The Forum partners with professional societies and networks including European Society of Anaesthesiology, American Thoracic Society, International Liaison Committee on Resuscitation, International Committee of the Red Cross for field research ethics, and regional networks such as Asian Critical Care Clinical Trials Group and African Critical Care Network. It engages with funders and data platforms like Wellcome Trust, Bill & Melinda Gates Foundation, European Commission Horizon 2020, and academic publishers such as The Lancet, New England Journal of Medicine, and BMJ to promote open science and rapid dissemination. Collaboration extends to patient advocacy groups like Sepsis Alliance and regulatory agencies including European Medicines Agency and Food and Drug Administration for trial licensure and guidance.

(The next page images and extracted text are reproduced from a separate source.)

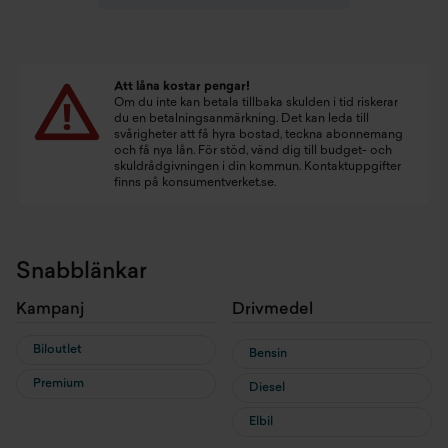
Att låna kostar pengar!
Om du inte kan betala tillbaka skulden i tid riskerar
du en betalningsanmärkning. Det kan leda till
svårigheter att få hyra bostad, teckna abonnemang
och få nya lån. För stöd, vänd dig till budget- och
skuldrådgivningen i din kommun. Kontaktuppgifter
finns på
konsumentverket.se
.
Snabblänkar
Kampanj
Drivmedel
Biloutlet
Bensin
Premium
Diesel
Elbil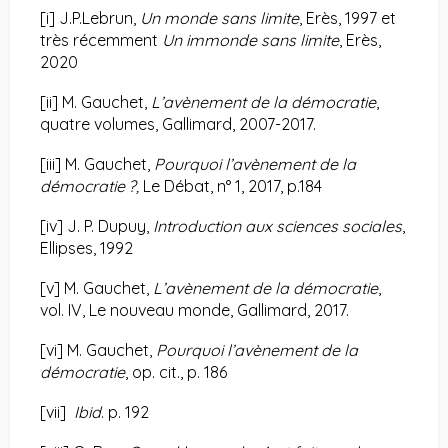
[i]
J.P.Lebrun,
Un monde sans limite
, Erès, 1997 et
très récemment
Un immonde sans limite
, Erès,
2020
[ii]
M. Gauchet,
L’avènement de la démocratie
,
quatre volumes, Gallimard, 2007-2017.
[iii]
M. Gauchet,
Pourquoi l’avènement de la
démocratie ?,
Le Débat, n° 1, 2017, p.184
[iv]
J. P. Dupuy,
Introduction aux sciences sociales
,
Ellipses, 1992
[v]
M. Gauchet,
L’avènement de la démocratie
,
vol. IV, Le nouveau monde, Gallimard, 2017.
[vi]
M. Gauchet,
Pourquoi l’avènement de la
démocratie
, op. cit., p. 186
[vii]
Ibid
. p. 192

Through coordinated trials, methodological guidance, and guideline engagement, the Forum has influenced recommendations from bodies such as Surviving Sepsis Campaign, American Heart Association, European Resuscitation Council, and national health services including NHS England. Its work has contributed to changes in resuscitation protocols, sepsis bundles, transfusion practices, and perioperative risk management reflected in practice at institutions like Cleveland Clinic and Johns Hopkins Hospital. Publications arising from Forum-affiliated trials appear in major journals including The Lancet, New England Journal of Medicine, and JAMA, shaping clinical pathways and training curricula at medical schools such as Harvard Medical School and University of Oxford.